Friday, June 10, 2011

Only in the UK

Where else in the world would a major media corporation ask its own readers to help it with research and reporting?
Help Us Trawl the Sarah Palin Emails
At 9am Alaskan time (1pm ET, 6pm BST) on 10 June, a two-and-a-half-year effort by a number of US news organisations will finally bear fruit when officials in the state capital, Juneau, release to the media thousands of emails sent and received by Sarah Palin while governor in 2007 and 2008.

The handover will fire the starting gun on a new race to find the stories, insights and funny bits hidden in more than 24,000 pages of documents.

Our US crack correspondents Ewen MacAskill and Ed Pilkington will be holed up in a Juneau hotel room combing through thousands of Palin emails as fast as they can read, while Richard Adams in Washington will be live-blogging whatever they – and our US colleagues – find here.

But given the size of the cache, we reckon the collective eyes of thousands of you will find the juicy bits more quickly, so we'll be publishing the raw mails on our website as quickly as we can and asking you to tell us which ones are interesting and why.

They'll be pretty rough and ready – no headlines or details of what they're about – but we hope you'll help us by using our simple system to tag them according to what subjects they cover, and how interesting they are.

We'd love it if you'd alert our editors, via a button on each email, or Tweet us at @gdnpalin, about any emails that you think our reporters should be examining.
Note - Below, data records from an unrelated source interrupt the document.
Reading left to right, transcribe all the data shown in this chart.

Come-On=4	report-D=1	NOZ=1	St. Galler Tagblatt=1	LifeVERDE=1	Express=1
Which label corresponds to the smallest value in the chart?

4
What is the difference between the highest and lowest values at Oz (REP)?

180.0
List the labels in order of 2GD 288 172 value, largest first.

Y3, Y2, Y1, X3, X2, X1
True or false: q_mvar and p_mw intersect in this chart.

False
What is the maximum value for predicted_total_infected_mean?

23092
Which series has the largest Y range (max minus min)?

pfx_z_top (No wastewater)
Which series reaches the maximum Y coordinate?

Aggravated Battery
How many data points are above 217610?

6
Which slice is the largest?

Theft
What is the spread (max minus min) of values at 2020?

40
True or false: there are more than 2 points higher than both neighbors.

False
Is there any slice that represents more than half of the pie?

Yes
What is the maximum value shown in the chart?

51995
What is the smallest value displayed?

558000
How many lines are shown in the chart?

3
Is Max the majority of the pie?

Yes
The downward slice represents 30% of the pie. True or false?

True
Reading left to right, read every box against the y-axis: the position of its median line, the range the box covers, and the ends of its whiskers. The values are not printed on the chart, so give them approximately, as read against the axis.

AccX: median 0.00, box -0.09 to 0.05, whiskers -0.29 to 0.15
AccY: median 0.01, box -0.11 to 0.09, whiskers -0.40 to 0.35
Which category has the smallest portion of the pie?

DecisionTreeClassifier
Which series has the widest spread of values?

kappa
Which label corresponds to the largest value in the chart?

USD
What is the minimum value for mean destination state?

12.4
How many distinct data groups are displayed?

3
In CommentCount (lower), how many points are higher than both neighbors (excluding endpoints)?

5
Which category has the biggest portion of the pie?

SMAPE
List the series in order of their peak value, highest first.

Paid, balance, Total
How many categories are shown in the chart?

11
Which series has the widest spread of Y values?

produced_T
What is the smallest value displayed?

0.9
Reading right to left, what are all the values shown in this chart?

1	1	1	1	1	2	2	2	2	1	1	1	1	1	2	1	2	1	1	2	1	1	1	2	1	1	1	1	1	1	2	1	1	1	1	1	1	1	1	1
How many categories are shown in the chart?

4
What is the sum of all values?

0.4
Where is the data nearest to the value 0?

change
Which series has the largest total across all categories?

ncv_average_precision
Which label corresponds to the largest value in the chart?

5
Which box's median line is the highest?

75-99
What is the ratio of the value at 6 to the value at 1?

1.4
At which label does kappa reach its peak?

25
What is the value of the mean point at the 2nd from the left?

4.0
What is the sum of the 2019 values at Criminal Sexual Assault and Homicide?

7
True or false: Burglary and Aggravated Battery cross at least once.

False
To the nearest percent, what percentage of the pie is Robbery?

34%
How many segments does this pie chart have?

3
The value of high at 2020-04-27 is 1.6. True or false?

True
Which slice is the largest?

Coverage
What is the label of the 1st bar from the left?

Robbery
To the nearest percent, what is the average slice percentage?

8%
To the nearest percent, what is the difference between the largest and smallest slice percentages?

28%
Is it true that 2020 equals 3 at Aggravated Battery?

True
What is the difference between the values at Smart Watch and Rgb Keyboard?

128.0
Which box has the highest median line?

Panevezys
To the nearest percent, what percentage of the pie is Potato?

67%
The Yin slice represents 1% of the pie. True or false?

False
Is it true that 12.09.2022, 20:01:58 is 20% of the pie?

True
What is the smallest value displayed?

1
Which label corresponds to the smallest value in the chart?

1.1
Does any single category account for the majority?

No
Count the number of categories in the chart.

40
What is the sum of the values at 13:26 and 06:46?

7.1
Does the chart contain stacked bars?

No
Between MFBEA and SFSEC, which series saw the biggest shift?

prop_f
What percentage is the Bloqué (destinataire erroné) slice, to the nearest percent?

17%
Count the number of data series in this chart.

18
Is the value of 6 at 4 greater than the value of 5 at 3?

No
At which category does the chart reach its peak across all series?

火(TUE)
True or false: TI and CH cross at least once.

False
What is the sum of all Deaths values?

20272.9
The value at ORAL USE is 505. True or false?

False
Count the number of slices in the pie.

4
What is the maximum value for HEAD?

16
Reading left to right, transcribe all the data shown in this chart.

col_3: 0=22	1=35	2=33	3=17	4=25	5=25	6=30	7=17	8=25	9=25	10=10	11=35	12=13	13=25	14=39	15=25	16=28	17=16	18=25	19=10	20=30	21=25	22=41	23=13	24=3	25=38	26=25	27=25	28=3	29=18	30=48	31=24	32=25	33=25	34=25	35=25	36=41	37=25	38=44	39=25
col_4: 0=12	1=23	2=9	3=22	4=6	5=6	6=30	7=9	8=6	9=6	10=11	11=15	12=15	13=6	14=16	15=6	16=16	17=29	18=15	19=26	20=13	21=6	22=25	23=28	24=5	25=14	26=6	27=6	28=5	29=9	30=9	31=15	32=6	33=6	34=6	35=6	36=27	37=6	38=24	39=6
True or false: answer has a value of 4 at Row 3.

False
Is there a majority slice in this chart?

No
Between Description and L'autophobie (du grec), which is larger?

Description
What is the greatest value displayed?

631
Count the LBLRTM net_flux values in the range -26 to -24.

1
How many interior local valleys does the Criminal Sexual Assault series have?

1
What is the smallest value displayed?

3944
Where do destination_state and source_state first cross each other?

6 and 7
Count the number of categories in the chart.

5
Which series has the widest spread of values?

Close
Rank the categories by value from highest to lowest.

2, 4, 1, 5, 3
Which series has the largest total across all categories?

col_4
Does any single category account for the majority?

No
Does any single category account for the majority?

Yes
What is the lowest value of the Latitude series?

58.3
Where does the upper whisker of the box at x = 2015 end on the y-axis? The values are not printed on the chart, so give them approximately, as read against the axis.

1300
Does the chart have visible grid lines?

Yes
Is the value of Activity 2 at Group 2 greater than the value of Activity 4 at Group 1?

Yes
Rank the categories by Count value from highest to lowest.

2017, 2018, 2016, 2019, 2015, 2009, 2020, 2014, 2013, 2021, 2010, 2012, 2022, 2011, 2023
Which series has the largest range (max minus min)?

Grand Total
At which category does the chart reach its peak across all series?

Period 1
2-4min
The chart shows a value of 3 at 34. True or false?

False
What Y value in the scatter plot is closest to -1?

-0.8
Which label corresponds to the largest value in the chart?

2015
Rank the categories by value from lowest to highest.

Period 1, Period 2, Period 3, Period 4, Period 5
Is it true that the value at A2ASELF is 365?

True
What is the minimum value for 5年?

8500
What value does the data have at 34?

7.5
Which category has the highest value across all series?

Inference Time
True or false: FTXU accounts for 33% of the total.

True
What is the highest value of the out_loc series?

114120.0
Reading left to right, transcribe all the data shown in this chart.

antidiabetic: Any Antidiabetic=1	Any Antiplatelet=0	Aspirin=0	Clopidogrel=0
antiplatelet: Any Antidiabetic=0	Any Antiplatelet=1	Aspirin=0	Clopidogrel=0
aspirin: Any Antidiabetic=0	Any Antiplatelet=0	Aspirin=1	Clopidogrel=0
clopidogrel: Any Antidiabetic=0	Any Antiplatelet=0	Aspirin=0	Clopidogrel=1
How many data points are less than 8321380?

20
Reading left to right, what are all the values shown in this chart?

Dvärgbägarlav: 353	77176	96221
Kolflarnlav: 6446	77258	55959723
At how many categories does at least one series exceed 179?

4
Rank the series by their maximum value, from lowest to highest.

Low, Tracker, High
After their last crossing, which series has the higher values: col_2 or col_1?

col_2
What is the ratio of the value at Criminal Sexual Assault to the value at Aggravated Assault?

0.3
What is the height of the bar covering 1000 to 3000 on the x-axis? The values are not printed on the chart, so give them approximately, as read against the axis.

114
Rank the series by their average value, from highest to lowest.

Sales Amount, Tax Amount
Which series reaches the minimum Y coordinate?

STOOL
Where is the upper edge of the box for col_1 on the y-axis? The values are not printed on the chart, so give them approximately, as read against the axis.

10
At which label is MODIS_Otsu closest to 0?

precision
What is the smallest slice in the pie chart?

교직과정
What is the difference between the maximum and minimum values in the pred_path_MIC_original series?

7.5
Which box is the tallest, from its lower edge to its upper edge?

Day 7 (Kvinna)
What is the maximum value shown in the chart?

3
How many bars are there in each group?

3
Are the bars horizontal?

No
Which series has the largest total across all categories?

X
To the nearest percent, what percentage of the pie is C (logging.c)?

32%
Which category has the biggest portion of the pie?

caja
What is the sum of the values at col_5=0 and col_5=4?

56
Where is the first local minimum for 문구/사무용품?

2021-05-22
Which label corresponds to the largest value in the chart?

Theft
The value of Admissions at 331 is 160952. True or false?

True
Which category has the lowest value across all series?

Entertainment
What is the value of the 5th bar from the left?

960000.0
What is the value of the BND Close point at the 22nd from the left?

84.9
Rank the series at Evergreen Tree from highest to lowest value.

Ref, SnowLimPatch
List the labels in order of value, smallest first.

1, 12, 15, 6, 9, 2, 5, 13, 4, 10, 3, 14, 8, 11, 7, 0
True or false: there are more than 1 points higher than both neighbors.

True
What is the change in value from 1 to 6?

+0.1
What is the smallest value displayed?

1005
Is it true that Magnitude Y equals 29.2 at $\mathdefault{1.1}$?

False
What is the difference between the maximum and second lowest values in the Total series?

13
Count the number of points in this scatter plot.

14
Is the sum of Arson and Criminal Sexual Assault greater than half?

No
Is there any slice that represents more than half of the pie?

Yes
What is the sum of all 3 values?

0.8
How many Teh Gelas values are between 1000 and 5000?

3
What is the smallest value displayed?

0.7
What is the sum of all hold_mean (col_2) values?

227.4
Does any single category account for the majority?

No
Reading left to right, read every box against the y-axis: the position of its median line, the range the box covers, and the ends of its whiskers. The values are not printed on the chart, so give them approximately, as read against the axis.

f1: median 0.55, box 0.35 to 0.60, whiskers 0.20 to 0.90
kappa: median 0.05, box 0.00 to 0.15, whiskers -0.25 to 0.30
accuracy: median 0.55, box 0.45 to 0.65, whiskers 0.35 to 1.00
Remember that each numbered document represents a single page, so you have to click to previous and subsequent pages to see a full email. Now, as Ms Palin once exhorted: "Drill, baby, drill!"
To be honest, I don't know what I think about this. On the one hand, it seems like a cool way to encourage reader participation. On the other hand, Sarah Palin's emails are a really trivial thing to trawl. Who the hell cares? I would be far more likely to give this idea a big thumbs up if the Guardian was making available their cache of WikiLeak documents and asking readers to trawl through them!